Ketika dinyatakan bahwa 80% individu yang terinfeksi SARS-Cov2 hanya mengalami flu ringan, bagaimana dengan sisanya?

Inilah masalahnya. 20% itu gabungan jumlah individu yang mengalami sesak nafas serius, kritis (14-17%) dan meninggal (2-3%).

Pertanyaannya, apakah individu yang mengalami sesak nafas tadi memang bisa sembuh sendiri, atau memang ada perjuangan yang luar biasa untuk menyembuhkannya?

Kita tidak bisa menutup mata, bahwa angka persentase kematian 'hanya' 2-3% itu bukan angka pasien yang sembuh sendiri. Mereka dirawat di ruang khusus, lengkap dengan piranti canggih, dan tim medisnya menggunakan alat pelindung masker super ketat.

Kita bisa membayangkan, seandainya kita membiarkan saja semua kasus sesak nafas dan berharap bisa 'sembuh sendiri' , apakah angka kematian bisa bertahan di angka 2-3%? jangan-jangan melonjak hingga 20%? Di sinilah kerumitan yang dihadapi otoritas kesehatan di seluruh dunia.

Gejala yang ditampakkan sangat umum, flu, demam, batuk, dan biasanya sesak nafas. Plus tambahan citra radiologis penampakan 'ground glass'. Padahal sekarang memang musimnya flu.

Lalu bagaimana membedakannya dengan kasus COVID-19? Di sini standar emas yang ditetapkan oleh otoritas kesehatan CDC Cina adalah hasil tes RTPCR. Masalahnya pengambilan sampelnya untuk diuji dengan RTPCR tidak semudah mengambil darah, karena virus ini bukan HIV yang mentargetkan sel darah putih di darah. Virus SARSCov2 ini perlu diburu di tenggorokan, nasal, dahak/sputum, atau di Bronchoalveolar Lavage. Maka standar minimal pengambilan sampelnya adalah dengan Nasal dan/atau Throat Swabs.

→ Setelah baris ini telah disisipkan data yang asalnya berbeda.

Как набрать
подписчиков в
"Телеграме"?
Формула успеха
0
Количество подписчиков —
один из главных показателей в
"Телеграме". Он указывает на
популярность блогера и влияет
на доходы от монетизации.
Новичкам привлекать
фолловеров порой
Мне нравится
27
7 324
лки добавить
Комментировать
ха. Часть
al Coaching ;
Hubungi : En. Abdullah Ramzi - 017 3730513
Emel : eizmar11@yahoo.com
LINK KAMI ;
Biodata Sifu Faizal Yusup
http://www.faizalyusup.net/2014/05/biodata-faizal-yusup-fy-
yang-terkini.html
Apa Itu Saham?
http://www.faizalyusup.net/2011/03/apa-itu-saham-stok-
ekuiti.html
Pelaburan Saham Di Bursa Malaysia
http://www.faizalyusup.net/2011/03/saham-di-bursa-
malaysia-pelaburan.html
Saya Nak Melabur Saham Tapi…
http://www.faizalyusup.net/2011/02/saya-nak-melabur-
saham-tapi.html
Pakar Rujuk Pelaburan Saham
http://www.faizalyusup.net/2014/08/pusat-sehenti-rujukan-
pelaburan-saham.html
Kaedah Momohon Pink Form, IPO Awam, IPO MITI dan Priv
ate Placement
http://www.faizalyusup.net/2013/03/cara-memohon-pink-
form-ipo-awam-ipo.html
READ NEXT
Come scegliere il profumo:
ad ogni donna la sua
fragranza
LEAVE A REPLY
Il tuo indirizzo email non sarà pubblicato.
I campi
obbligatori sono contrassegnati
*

Gambar; Pengambilan Nasal Swab

Maka kunci menghentikan transmisi virus ini adalah pembatasan kontak manusia dengan manusia melalui strategi surveilans. Terinfeksi SARS-Cov2 bukanlah suatu dosa. Apalagi bagi individu muda dibawah 60 tahun, besar kemungkinan hanya menimbulkan gejala flu ringan. Akan tetapi informasi status SARS-Cov-2 ini membantu untuk membatasi penyebaran lebih lanjut. Apabila ada individu muda yang tidak menyadari dirinya sudah membawa virus ini di aliran pernafasannya, maka dia akan menyebarkan ke komunitasnya tanpa dia sadari. Satu individu ini disebut Superspreader. Dan korban dengan kemungkinan tersebar meninggal adalah mereka yang berusia lebih dari 60 tahun.




Vaksin dan obat anti COVID19 memang masih dikembangkan. Namun untuk saat ini strategi surveilans perlu memperluas cakupan tes yaitu pada individu yang pernah bepergian ke atau bersinggungan dengan orang dari area wabah (dari Cina misalnya) meskipun mereka sendiri tidak atau belum bergejala.